§ What you have to do
Reproduce the records below in their entirety, exactly as shown.

§ Material provided
----------------

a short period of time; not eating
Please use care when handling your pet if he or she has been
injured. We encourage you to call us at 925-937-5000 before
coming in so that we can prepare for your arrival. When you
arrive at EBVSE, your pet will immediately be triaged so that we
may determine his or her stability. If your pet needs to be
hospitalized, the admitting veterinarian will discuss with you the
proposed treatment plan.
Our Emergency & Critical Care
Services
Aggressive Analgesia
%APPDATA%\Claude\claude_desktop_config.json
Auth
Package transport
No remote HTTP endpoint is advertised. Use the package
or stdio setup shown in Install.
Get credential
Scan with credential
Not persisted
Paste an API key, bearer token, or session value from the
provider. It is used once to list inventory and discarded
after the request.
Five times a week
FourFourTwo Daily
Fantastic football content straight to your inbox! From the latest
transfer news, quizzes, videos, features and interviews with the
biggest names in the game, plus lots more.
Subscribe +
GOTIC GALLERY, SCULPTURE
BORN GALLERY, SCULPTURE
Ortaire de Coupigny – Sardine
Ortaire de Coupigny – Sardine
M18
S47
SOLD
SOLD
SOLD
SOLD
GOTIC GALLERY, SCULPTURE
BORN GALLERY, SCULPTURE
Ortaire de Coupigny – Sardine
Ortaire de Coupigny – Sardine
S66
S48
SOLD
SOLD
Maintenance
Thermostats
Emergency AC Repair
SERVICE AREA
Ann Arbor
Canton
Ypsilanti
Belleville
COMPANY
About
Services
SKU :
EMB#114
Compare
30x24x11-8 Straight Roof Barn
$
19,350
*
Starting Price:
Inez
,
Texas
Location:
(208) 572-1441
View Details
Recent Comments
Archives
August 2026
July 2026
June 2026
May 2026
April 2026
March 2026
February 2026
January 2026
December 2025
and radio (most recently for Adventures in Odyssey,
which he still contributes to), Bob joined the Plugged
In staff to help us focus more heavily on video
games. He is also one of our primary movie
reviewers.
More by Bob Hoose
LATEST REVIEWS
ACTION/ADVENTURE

----------------

§ Solution to this problem
a short period of time; not eating
Please use care when handling your pet if he or she has been
injured. We encourage you to call us at 925-937-5000 before
coming in so that we can prepare for your arrival. When you
arrive at EBVSE, your pet will immediately be triaged so that we
may determine his or her stability. If your pet needs to be
hospitalized, the admitting veterinarian will discuss with you the
proposed treatment plan.
Our Emergency & Critical Care
Services
Aggressive Analgesia
%APPDATA%\Claude\claude_desktop_config.json
Auth
Package transport
No remote HTTP endpoint is advertised. Use the package
or stdio setup shown in Install.
Get credential
Scan with credential
Not persisted
Paste an API key, bearer token, or session value from the
provider. It is used once to list inventory and discarded
after the request.
Five times a week
FourFourTwo Daily
Fantastic football content straight to your inbox! From the latest
transfer news, quizzes, videos, features and interviews with the
biggest names in the game, plus lots more.
Subscribe +
GOTIC GALLERY, SCULPTURE
BORN GALLERY, SCULPTURE
Ortaire de Coupigny – Sardine
Ortaire de Coupigny – Sardine
M18
S47
SOLD
SOLD
SOLD
SOLD
GOTIC GALLERY, SCULPTURE
BORN GALLERY, SCULPTURE
Ortaire de Coupigny – Sardine
Ortaire de Coupigny – Sardine
S66
S48
SOLD
SOLD
Maintenance
Thermostats
Emergency AC Repair
SERVICE AREA
Ann Arbor
Canton
Ypsilanti
Belleville
COMPANY
About
Services
SKU :
EMB#114
Compare
30x24x11-8 Straight Roof Barn
$
19,350
*
Starting Price:
Inez
,
Texas
Location:
(208) 572-1441
View Details
Recent Comments
Archives
August 2026
July 2026
June 2026
May 2026
April 2026
March 2026
February 2026
January 2026
December 2025
and radio (most recently for Adventures in Odyssey,
which he still contributes to), Bob joined the Plugged
In staff to help us focus more heavily on video
games. He is also one of our primary movie
reviewers.
More by Bob Hoose
LATEST REVIEWS
ACTION/ADVENTURE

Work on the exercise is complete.